親の病院・通院サポート、どこまで手伝う?
ふと親の歩く姿を見たら以前よりゆっくりと歩いているな、歩きにくそうだな、と思った方もいるのではないでしょうか。
年齢を重ねると、通院は欠かせない日常の一部になります。しかし、その通院が「ひとりで行くのが不安」「病院のシステムがわかりにくい」「薬の管理が難しい」といった問題につながることも少なくありません。

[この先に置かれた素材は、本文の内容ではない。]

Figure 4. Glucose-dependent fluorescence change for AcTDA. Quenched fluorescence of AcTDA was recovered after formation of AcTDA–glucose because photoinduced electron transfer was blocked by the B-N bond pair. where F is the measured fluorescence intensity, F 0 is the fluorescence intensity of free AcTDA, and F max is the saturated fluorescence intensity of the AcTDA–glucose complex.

今回は、親の通院をどこまで手伝うべきなのか、サポートの実際や工夫の仕方について考えていきます。
通院は高齢者にとって大きな負担
通院といえば「ただ病院に行くだけ」と思われがちですが、高齢の方にとっては以下のようなハードルがあります。
- バスや電車の乗り換えが不安
- 病院までの移動距離が長く、体力的に疲れてしまう
- 病院内の受付や自動精算機の操作が難しい
- 診察内容を理解しきれず、医師の説明を覚えきれない
特に複数の病院にかかっている場合は、移動や待ち時間だけで1日がかりになることもあります。
家族がサポートすべきか、本人に任せるべきか
通院サポートは「全部やってあげる」のが正解ではありません。親の自立心を尊重しつつ、必要な部分をサポートするバランスが大切です。
本人ができること
- 診察券や保険証を持参する
- 薬を自分で管理する(ピルケースの活用など)
- 医師に質問したい内容をメモしておく
家族が手伝った方が良いこと
- 病院までの移動の付き添い
- 医師の説明を一緒に聞き、記録する
- 薬の飲み合わせや処方内容を確認する
つまり「安心して受診できるように環境を整える」のが家族の役割といえるでしょう。
具体的なサポート方法
1. 移動のサポート
車での送迎はもちろん、公共交通機関を使う場合は乗り換えを調べて一緒に行くなども有効です。最近は「通院送迎サービス」や「福祉タクシー」を利用する家庭も増えています。
2. 医師の説明を一緒に聞く
高齢者は診察室で緊張してしまい、大事なことを聞き逃すことがあります。家族が同席すれば、医師の説明をメモして整理し、後から親と一緒に確認できます。
3. 薬の管理をフォロー
複数の薬を処方されている場合は飲み間違いのリスクが高まります。家族が一緒に薬局で説明を受けたり、1週間分を仕分けるピルケースを準備したりすると安心です。
4. 定期的にスケジュールをチェック
病院の予約日や検査予定をカレンダーやスマホに入れておくと、「忘れてしまった」という事態を防げます。
サポートが行き届かないとどうなるか
通院のハードルが高くなると「まあ今日はいいか」と受診を先延ばしにしてしまうことも。その結果、病気の発見が遅れたり、薬の飲み忘れが重なって体調を崩したりするリスクがあります。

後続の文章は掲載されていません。